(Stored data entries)
==============================
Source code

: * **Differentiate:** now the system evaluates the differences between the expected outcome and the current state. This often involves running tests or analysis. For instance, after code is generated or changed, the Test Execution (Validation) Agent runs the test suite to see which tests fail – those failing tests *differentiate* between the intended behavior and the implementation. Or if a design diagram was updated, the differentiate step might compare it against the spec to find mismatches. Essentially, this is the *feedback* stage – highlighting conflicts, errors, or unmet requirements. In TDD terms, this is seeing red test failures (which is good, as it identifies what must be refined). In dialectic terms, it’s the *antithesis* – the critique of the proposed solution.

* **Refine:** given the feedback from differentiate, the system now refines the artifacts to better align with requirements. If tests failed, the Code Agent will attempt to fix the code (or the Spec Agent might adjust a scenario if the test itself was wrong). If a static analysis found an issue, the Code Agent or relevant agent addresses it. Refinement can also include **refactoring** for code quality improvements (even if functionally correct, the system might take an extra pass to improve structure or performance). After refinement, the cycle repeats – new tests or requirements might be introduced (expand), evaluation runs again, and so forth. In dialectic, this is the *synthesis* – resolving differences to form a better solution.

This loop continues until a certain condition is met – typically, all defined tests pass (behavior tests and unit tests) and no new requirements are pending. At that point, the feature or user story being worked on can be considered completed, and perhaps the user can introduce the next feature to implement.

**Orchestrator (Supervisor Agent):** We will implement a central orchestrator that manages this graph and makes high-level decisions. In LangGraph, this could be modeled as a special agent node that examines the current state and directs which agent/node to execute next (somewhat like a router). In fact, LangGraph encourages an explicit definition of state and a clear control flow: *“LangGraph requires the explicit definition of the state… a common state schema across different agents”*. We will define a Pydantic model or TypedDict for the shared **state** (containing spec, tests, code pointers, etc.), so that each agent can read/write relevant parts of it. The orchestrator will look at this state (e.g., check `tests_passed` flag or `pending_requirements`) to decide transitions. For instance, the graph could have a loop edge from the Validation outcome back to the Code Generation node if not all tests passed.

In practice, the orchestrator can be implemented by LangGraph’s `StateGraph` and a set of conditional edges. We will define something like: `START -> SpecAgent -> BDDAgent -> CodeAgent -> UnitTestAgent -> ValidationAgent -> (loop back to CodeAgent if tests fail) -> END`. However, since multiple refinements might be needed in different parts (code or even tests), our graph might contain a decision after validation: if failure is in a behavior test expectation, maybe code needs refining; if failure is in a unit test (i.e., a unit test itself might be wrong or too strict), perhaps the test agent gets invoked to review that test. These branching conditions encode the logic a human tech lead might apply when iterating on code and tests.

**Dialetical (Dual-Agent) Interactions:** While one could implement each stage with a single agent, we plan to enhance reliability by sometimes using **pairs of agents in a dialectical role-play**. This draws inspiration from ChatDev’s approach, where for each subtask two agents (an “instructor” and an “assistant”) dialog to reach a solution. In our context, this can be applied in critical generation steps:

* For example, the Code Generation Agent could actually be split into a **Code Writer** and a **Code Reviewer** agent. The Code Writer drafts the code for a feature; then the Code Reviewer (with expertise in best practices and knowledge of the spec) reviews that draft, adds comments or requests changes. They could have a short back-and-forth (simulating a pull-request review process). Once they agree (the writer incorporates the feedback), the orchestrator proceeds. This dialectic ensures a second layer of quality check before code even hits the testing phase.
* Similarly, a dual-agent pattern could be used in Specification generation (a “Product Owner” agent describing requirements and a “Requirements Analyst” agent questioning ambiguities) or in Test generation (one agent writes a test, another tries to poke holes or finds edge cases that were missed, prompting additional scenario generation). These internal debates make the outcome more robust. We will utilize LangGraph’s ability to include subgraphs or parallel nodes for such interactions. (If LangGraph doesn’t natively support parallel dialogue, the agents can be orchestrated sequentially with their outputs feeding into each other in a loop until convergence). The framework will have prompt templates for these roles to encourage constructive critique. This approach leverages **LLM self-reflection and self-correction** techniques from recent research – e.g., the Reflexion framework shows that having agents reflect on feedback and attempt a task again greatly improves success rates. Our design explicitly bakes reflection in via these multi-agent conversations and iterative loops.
==============================
EXERCISE OBJECTIVE: Please duplicate everything from the start of the records down to the line containing "the proposed solution.", including that line.

WRITTEN SOLUTION:
Source code

: * **Differentiate:** now the system evaluates the differences between the expected outcome and the current state. This often involves running tests or analysis. For instance, after code is generated or changed, the Test Execution (Validation) Agent runs the test suite to see which tests fail – those failing tests *differentiate* between the intended behavior and the implementation. Or if a design diagram was updated, the differentiate step might compare it against the spec to find mismatches. Essentially, this is the *feedback* stage – highlighting conflicts, errors, or unmet requirements. In TDD terms, this is seeing red test failures (which is good, as it identifies what must be refined). In dialectic terms, it’s the *antithesis* – the critique of the proposed solution.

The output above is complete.